元・副会長のCinema Days

映画の感想文を中心に、好き勝手なことを語っていきます。

「ホワイト・バッジ」

2016-01-23 07:31:46 | 映画の感想(は行)
 (英題:WHITE BADGE )92年作品。第5回東京国際映画祭でグランプリを受賞した韓国映画。舞台は1979年のソウル。かつてベトナム戦争に参加し、戦記ものを執筆中の主人公は、ある日かつての戦友に再会する。ベトナムの後遺症で日常生活に適応できないその元戦友と接触するうち、ベトナムでの悪夢を思い出していく主人公だが・・・・。監督はチョン・ジヨン。本国では中堅の実力派として有名らしいが、作品を観るのはこれが初めてだった。

 はっきり言って物足りない。ベトナムでの現地住民虐殺シーンは「プラトーン」、地獄のような戦闘場面は「ハンバーガー・ヒル」、復員後も社会復帰できない登場人物の描写は「帰郷」あるいは「7月4日に生まれて」、ベトコンの耳を切りとって集める兵士は「ユニバーサル・ソルジャー」、戦場の幻覚が襲って来るあたりは「幸福の旅路」、さらにご丁寧に「ディア・ハンター」ばりのロシアン・ルーレットまで挿入されていて、アメリカ製ベトナム戦争映画の総集編を韓国流にやりました、という感じなのだ。



 まあ、“モチーフとしてたまたまそうなっただけで、大したことではない”と開き直れられると何も言えないのだが、観ている側からこういう指摘を容易に受けるのは、映画のアピール度が低いせいである。

 私が知りたいのは、ベトナム戦争というまったく自分のとことは関係のない戦争に理不尽にもかりだされた韓国兵士の苦悩である。大義名分のない戦争でヒドイ目にあった韓国兵士。自己のアイデンティティを踏みにじるこの仕打ちは、アメリカ人兵士よりも重たいディレンマがあって当然であり、そのへんを突っ込んでアメリカ映画のベトナムものとは一線を画す鋭い映画に仕立ててほしかったのだ。

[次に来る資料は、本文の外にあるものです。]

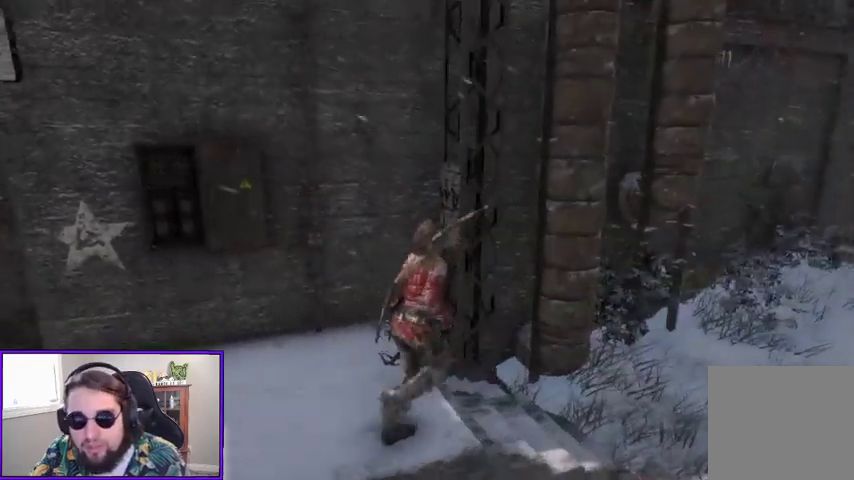
{"buttons": [], "left_stick": "right", "right_stick": "center", "events": [[200, "right_stick", "left"], [400, "right_stick", "center"], [500, "left_stick", "right"]]}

 ところが描くのは、シビアーとはいえ従来のベトナム戦争のルーティンだけだ。79年当時の政変に伴うデモがベトナムの悪夢に重なるという、思わせぶりなシーンはとって付けたようで感心しない。そして韓国映画特有のこの重さ、暗さ。2時間あまりの上映時間がとてつもなく長く感じられた。唯一救いだったのが主役のアン・ソンギのニヒリスティックな演技。当時は女優中心の韓国映画界で、私が唯一名前を覚えているた男優だった。